Kudüs ve bölgesel adalet perspektifiyle Bahçeli, İsrail ve Filistin meselesine dair yeni stratejileri inceleyen analiz.
Güncel dünya tablosunda adalet ve hakikatin savunulması, güç dengelerinin ötesinde en temel görev olarak görülmelidir. Mazlumların feryatları, küresel vicdanda yankı bulmadıkça inanç ve merhametin izinde yürüyenin kararlı duruşu, zulme karşı koymada kararlı bir tutum benimsemesini gerektirir.
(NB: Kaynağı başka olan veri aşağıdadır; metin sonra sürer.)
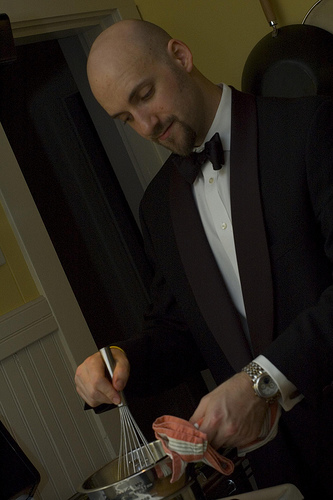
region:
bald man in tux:
[54, 24, 305, 288]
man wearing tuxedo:
[73, 24, 274, 267]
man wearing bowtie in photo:
[67, 24, 287, 237]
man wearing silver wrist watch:
[202, 330, 310, 468]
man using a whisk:
[42, 312, 207, 495]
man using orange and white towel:
[139, 371, 305, 492]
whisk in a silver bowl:
[50, 328, 176, 499]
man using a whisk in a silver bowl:
[81, 37, 275, 494]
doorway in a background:
[9, 39, 288, 485]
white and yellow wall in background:
[4, 210, 152, 497]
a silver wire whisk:
[75, 333, 188, 486]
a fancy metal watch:
[231, 353, 296, 411]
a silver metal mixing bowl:
[56, 426, 233, 497]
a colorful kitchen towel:
[134, 394, 252, 486]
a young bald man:
[63, 11, 267, 160]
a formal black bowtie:
[171, 129, 234, 187]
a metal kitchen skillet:
[235, 0, 331, 117]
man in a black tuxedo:
[67, 17, 330, 459]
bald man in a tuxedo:
[52, 9, 331, 416]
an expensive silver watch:
[218, 343, 298, 412]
Gazze halkının yaşam koşulları giderek ağırlaşıyor; insani yardım ve güvenlik için oluşturulan çabalar yetersiz kalıyor. Bölgeye yönelik saldırganlıklar ve silahlı müdahaleler, sivil halkı doğrudan etkileyen trajik sonuçlar doğurmaya devam ediyor. Uluslararası toplumun bu konuya karşı sorumluluğu, insanlığın ortak vicdanına uygun ve etkili politikalarla karşılık vermeyi zorunlu kılıyor.
İsrail’in Filistin’e yönelik askeri operasyonları sadece bölgesel bir tehdit oluşturmakla kalmıyor, aynı zamanda dünya çapında barış ve istikrar için de ciddi bir sınav teşkil ediyor. Türkiye, Kudüs konusundaki kararlı duruşunu sürdürürken, uluslararası camianın gündeminde bu meseleyi sıcak tutmaya çalışıyor. Kudüs’ün tarihsel ve dini öneminin korunması; hanedanlıklar, coğrafya ve kültür odaklı bir bakışla ele alınması gereken bir meseledir. Bu bağlamda Kudüs’ün kutsal değerleri ve meşru hakları, herhangi bir siyasi baskıya maruz bırakılmamalı ve saygı gösterilmelidir.
Bir yandan Siyonizm’in etkileri ve Kudüs üzerindeki baskılar karşısında, 1917 yılından beri süregelen mücadeleler ışığında, diplomatik yollarla kalıcı çözümler aranmalı; öte yandan Arap-İslam dünyasının dayanışması güçlendirilmelidir. Bölgesel ve küresel aktörler, insan hakları ve uluslararası hukuk temelinde hareket ederek, toda ve barışa giden yolu inşa etmelidir. Kudüs’ün düşmesiyle tarih de zarar görür; bu yüzden Ankara, İstanbul gibi şehirlerin ve Türkiye’nin tarihi sorumluluklarını dikkate alarak hareket eder.
Gelecek dönemde Taraflar arasında yeni bir güçlü ittifak fikri, bölgesel güvenlik ve işbirliğini güçlendirmek amacıyla tartışılmalıdır. TRÇ ekseninde Türkiye, Rusya ve Çin’in birlikte hareket etmesi, mevcut küresel dinamiklere uyum sağlama ve bölgede istikrarı tesis etme yönünde dikkate değer bir öneridir. Çaresizlik ve ümitsizlik, çözümsüzlüğe giden tek yol değildir; aksine kararlı adımlarla güvenlik, adalet ve barış yönünde ilerlemek mümküntur.